__Work instructions__.
Would you output, exactly as written, the line with "Int J Geriatr Psychiatry 2008; 23: 447–453." and all lines after it to the end of the data below, and no others?

(Supplied entries)

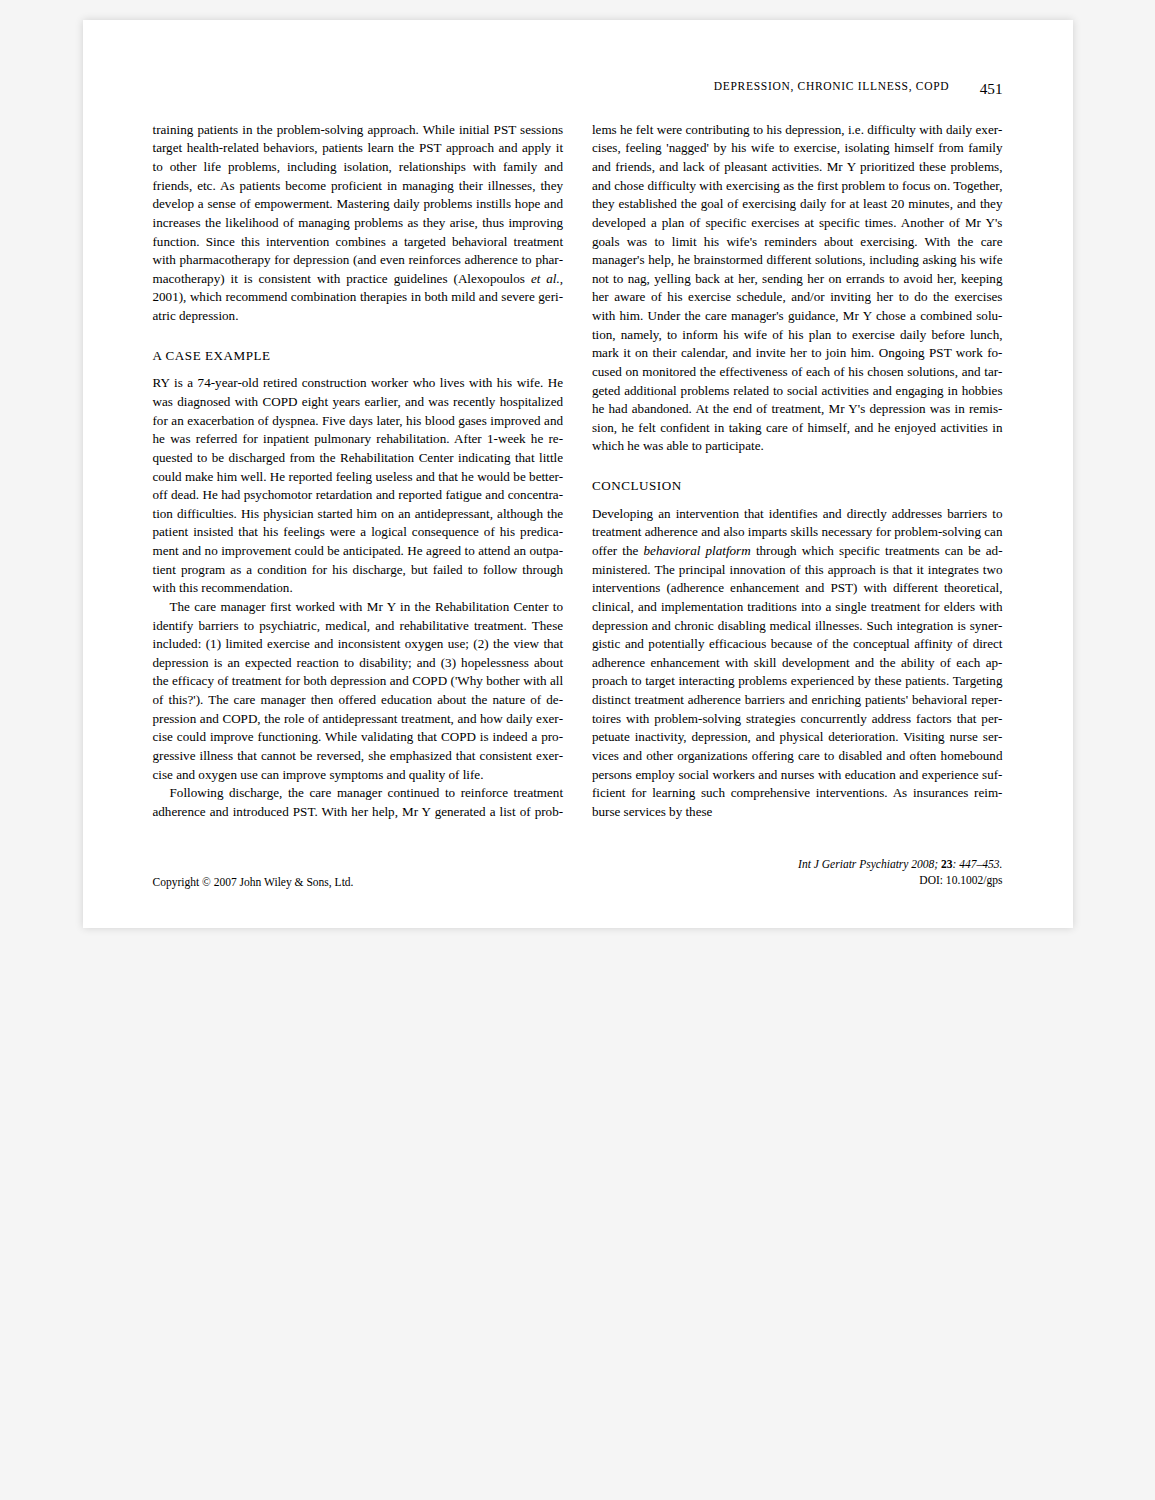451 DEPRESSION, CHRONIC ILLNESS, COPD
training patients in the problem-solving approach. While initial PST sessions target health-related behaviors, patients learn the PST approach and apply it to other life problems, including isolation, relationships with family and friends, etc. As patients become proficient in managing their illnesses, they develop a sense of empowerment. Mastering daily problems instills hope and increases the likelihood of managing problems as they arise, thus improving function. Since this intervention combines a targeted behavioral treatment with pharmacotherapy for depression (and even reinforces adherence to pharmacotherapy) it is consistent with practice guidelines (Alexopoulos et al., 2001), which recommend combination therapies in both mild and severe geriatric depression.
A CASE EXAMPLE
RY is a 74-year-old retired construction worker who lives with his wife. He was diagnosed with COPD eight years earlier, and was recently hospitalized for an exacerbation of dyspnea. Five days later, his blood gases improved and he was referred for inpatient pulmonary rehabilitation. After 1-week he requested to be discharged from the Rehabilitation Center indicating that little could make him well. He reported feeling useless and that he would be better-off dead. He had psychomotor retardation and reported fatigue and concentration difficulties. His physician started him on an antidepressant, although the patient insisted that his feelings were a logical consequence of his predicament and no improvement could be anticipated. He agreed to attend an outpatient program as a condition for his discharge, but failed to follow through with this recommendation.
The care manager first worked with Mr Y in the Rehabilitation Center to identify barriers to psychiatric, medical, and rehabilitative treatment. These included: (1) limited exercise and inconsistent oxygen use; (2) the view that depression is an expected reaction to disability; and (3) hopelessness about the efficacy of treatment for both depression and COPD ('Why bother with all of this?'). The care manager then offered education about the nature of depression and COPD, the role of antidepressant treatment, and how daily exercise could improve functioning. While validating that COPD is indeed a progressive illness that cannot be reversed, she emphasized that consistent exercise and oxygen use can improve symptoms and quality of life.
Following discharge, the care manager continued to reinforce treatment adherence and introduced PST. With her help, Mr Y generated a list of problems he felt were contributing to his depression, i.e. difficulty with daily exercises, feeling 'nagged' by his wife to exercise, isolating himself from family and friends, and lack of pleasant activities. Mr Y prioritized these problems, and chose difficulty with exercising as the first problem to focus on. Together, they established the goal of exercising daily for at least 20 minutes, and they developed a plan of specific exercises at specific times. Another of Mr Y's goals was to limit his wife's reminders about exercising. With the care manager's help, he brainstormed different solutions, including asking his wife not to nag, yelling back at her, sending her on errands to avoid her, keeping her aware of his exercise schedule, and/or inviting her to do the exercises with him. Under the care manager's guidance, Mr Y chose a combined solution, namely, to inform his wife of his plan to exercise daily before lunch, mark it on their calendar, and invite her to join him. Ongoing PST work focused on monitored the effectiveness of each of his chosen solutions, and targeted additional problems related to social activities and engaging in hobbies he had abandoned. At the end of treatment, Mr Y's depression was in remission, he felt confident in taking care of himself, and he enjoyed activities in which he was able to participate.
CONCLUSION
Developing an intervention that identifies and directly addresses barriers to treatment adherence and also imparts skills necessary for problem-solving can offer the behavioral platform through which specific treatments can be administered. The principal innovation of this approach is that it integrates two interventions (adherence enhancement and PST) with different theoretical, clinical, and implementation traditions into a single treatment for elders with depression and chronic disabling medical illnesses. Such integration is synergistic and potentially efficacious because of the conceptual affinity of direct adherence enhancement with skill development and the ability of each approach to target interacting problems experienced by these patients. Targeting distinct treatment adherence barriers and enriching patients' behavioral repertoires with problem-solving strategies concurrently address factors that perpetuate inactivity, depression, and physical deterioration. Visiting nurse services and other organizations offering care to disabled and often homebound persons employ social workers and nurses with education and experience sufficient for learning such comprehensive interventions. As insurances reimburse services by these
Copyright © 2007 John Wiley & Sons, Ltd.
Int J Geriatr Psychiatry 2008; 23: 447–453.
DOI: 10.1002/gps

(End Supplied entries)

__Finished task__.
Int J Geriatr Psychiatry 2008; 23: 447–453.
DOI: 10.1002/gps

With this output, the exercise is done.